*** EXTRACTED RECORDS
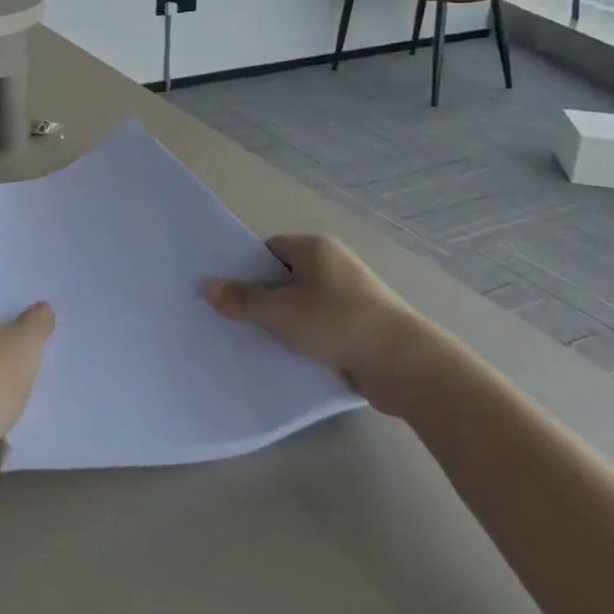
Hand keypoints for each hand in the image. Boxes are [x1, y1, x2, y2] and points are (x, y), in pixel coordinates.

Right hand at [207, 234, 441, 415]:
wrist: (405, 365)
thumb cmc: (336, 322)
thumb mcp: (280, 311)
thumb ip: (242, 300)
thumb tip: (208, 288)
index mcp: (315, 248)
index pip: (269, 250)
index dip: (247, 270)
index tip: (229, 294)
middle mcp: (335, 265)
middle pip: (285, 277)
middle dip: (264, 299)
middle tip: (236, 320)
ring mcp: (352, 296)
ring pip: (304, 304)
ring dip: (286, 322)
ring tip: (260, 341)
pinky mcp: (363, 325)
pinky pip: (323, 326)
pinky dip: (308, 338)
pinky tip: (292, 356)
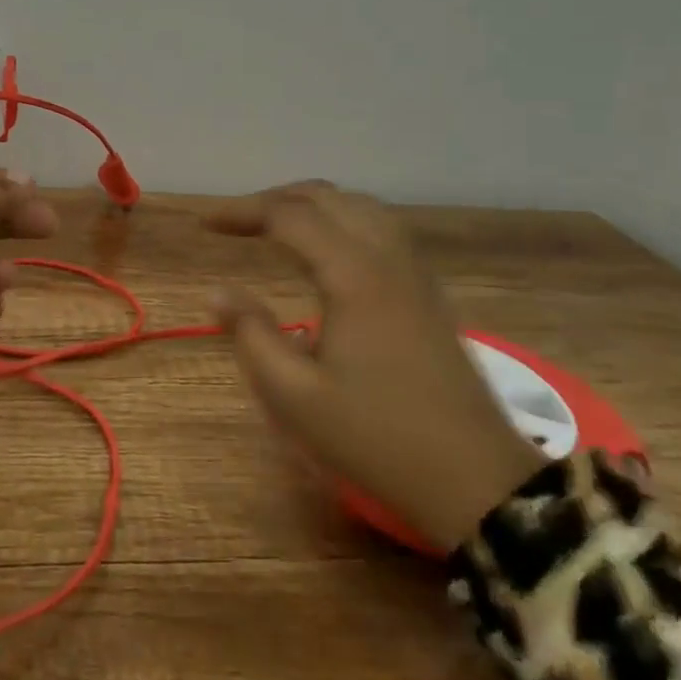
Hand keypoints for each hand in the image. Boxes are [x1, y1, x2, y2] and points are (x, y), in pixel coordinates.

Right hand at [206, 182, 544, 551]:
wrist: (475, 480)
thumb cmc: (376, 438)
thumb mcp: (294, 396)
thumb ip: (251, 335)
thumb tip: (219, 293)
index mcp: (353, 275)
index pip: (289, 217)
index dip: (242, 211)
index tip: (205, 223)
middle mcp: (386, 258)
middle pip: (327, 198)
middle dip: (274, 200)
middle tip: (234, 220)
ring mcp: (414, 273)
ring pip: (360, 207)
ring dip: (312, 204)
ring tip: (275, 223)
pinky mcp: (428, 292)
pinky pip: (381, 227)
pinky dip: (343, 218)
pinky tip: (329, 246)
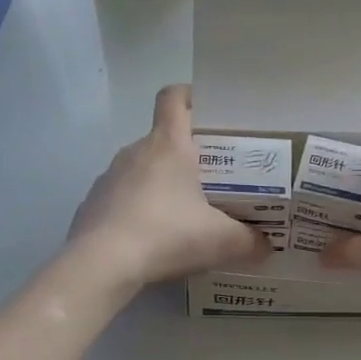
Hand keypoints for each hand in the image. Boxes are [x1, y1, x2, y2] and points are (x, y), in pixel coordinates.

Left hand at [68, 85, 272, 286]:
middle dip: (187, 155)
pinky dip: (138, 210)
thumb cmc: (168, 235)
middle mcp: (136, 152)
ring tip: (183, 215)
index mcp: (169, 145)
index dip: (190, 96)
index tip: (208, 111)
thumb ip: (250, 241)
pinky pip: (122, 198)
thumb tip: (267, 246)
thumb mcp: (221, 241)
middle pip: (163, 139)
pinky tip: (151, 239)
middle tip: (213, 180)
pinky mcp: (92, 204)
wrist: (102, 263)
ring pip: (142, 170)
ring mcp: (109, 177)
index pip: (174, 98)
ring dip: (161, 185)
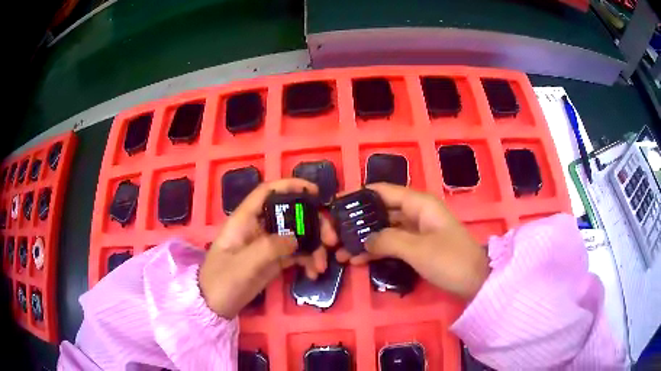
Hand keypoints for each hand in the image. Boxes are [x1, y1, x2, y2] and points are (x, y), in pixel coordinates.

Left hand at [199, 179, 337, 317]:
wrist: (215, 306)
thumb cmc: (222, 281)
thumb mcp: (243, 265)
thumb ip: (269, 248)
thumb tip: (296, 239)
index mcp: (245, 220)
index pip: (267, 192)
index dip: (291, 186)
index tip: (316, 192)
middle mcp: (258, 227)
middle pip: (290, 214)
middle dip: (314, 223)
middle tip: (331, 240)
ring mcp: (267, 244)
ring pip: (297, 235)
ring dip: (314, 246)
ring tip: (321, 266)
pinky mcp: (273, 260)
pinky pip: (296, 254)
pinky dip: (308, 260)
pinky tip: (313, 273)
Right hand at [336, 183, 489, 299]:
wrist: (475, 281)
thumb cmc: (450, 260)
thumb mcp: (417, 249)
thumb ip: (388, 240)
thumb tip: (364, 240)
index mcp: (418, 203)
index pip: (383, 191)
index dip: (358, 195)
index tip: (335, 204)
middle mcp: (415, 212)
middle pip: (380, 211)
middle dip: (356, 222)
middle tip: (333, 234)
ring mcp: (415, 231)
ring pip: (383, 229)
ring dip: (362, 239)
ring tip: (339, 252)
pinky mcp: (416, 247)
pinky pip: (391, 244)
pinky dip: (375, 250)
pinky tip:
******
> [TASK TO CARRY OUT]: Please retype the records above exactly, excluding every picture.

> [ANSWER SPACE]:
Hand keypoints for each hand in the image. Boxes are [x1, y1, x2, y2] and points are (x, y), in pixel coordinates.

Right hand at [207, 234, 441, 415]:
wrist: (405, 365)
thumb cmc: (336, 322)
thumb mcp: (280, 311)
thumb ip: (242, 300)
thumb tip: (208, 288)
index mcp: (315, 248)
index pip: (269, 250)
index dip: (247, 270)
index tip: (229, 294)
middle mcp: (335, 265)
middle pip: (285, 277)
middle dip: (264, 299)
middle tip: (236, 320)
ring mcp: (352, 296)
ring pip: (304, 304)
ring dip: (286, 322)
ring tip: (260, 341)
pinky mcp: (363, 325)
pinky pip: (323, 326)
pinky dip: (308, 338)
pinky tip: (292, 356)
Hand keypoints for each hand in the image. Boxes are [x1, y1, x2, y2] and points are (x, y), in pixel coordinates.

Right hand at [206, 182, 544, 551]:
wrist: (475, 480)
thumb cmc: (376, 438)
thumb mcp: (294, 396)
thumb ip: (251, 335)
thumb tip: (219, 293)
index mcp: (353, 275)
index pip: (289, 217)
index dip: (242, 211)
index tip: (205, 223)
middle mcp: (386, 258)
middle pip: (327, 198)
middle dip: (274, 200)
middle tip: (234, 220)
ring mcp: (414, 273)
ring pip: (360, 207)
ring dip: (312, 204)
ring tip: (275, 223)
pinky mcp: (428, 292)
pinky pip: (381, 227)
pinky dip: (343, 218)
pinky tip: (329, 246)
Hand keypoints for each hand in the image. Boxes are [x1, y1, x2, y2] and points are (x, y), in pixel coordinates.

Left hand at [68, 85, 272, 286]:
middle dip: (187, 155)
pinky dip: (138, 210)
thumb cmc: (168, 235)
middle mcp: (136, 152)
ring tip: (183, 215)
index mcp: (169, 145)
index dip: (190, 96)
index tip: (208, 111)
thumb ip: (250, 241)
pinky pip: (122, 198)
thumb tip: (267, 246)
thumb mcp: (221, 241)
middle pip: (163, 139)
pinky tip: (151, 239)
middle tip: (213, 180)
pinky mcp: (92, 204)
wrist: (102, 263)
ring pip: (142, 170)
ring mcp: (109, 177)
index pip: (174, 98)
ring dip: (161, 185)
Hand keypoints for each hand in the image. Boxes are [x1, y1, x2, y2] and points are (x, y), in pixel coordinates.

Left hand at [199, 179, 337, 317]:
wrist: (215, 306)
thumb cmc: (222, 281)
thumb mcp: (243, 265)
thumb ip: (269, 248)
thumb tip: (296, 239)
index mcp: (245, 220)
index pip: (267, 192)
index dip: (291, 186)
index tip: (316, 192)
middle mcp: (258, 227)
middle pip: (290, 214)
middle dip: (314, 223)
middle tip: (331, 240)
ring mcp: (267, 244)
ring pip: (297, 235)
ring dip: (314, 246)
ring tip: (321, 266)
pinky mcp: (273, 260)
pinky pip: (296, 254)
pinky dip: (308, 260)
pinky tip: (313, 273)
Right hand at [336, 183, 489, 299]:
wrist: (475, 281)
thumb cmc: (450, 260)
thumb mcp: (417, 249)
thumb ip: (388, 240)
thumb tip: (364, 240)
index mcp: (418, 203)
index pip: (383, 191)
index dip: (358, 195)
index tip: (335, 204)
middle mcp: (415, 212)
middle pip: (380, 211)
middle dip: (356, 222)
middle tip: (333, 234)
ring mcp: (415, 231)
ring pip: (383, 229)
ring dip: (362, 239)
ring tip: (339, 252)
pinky mcp: (416, 247)
pinky pip: (391, 244)
pinky dip: (375, 250)
pinky tip:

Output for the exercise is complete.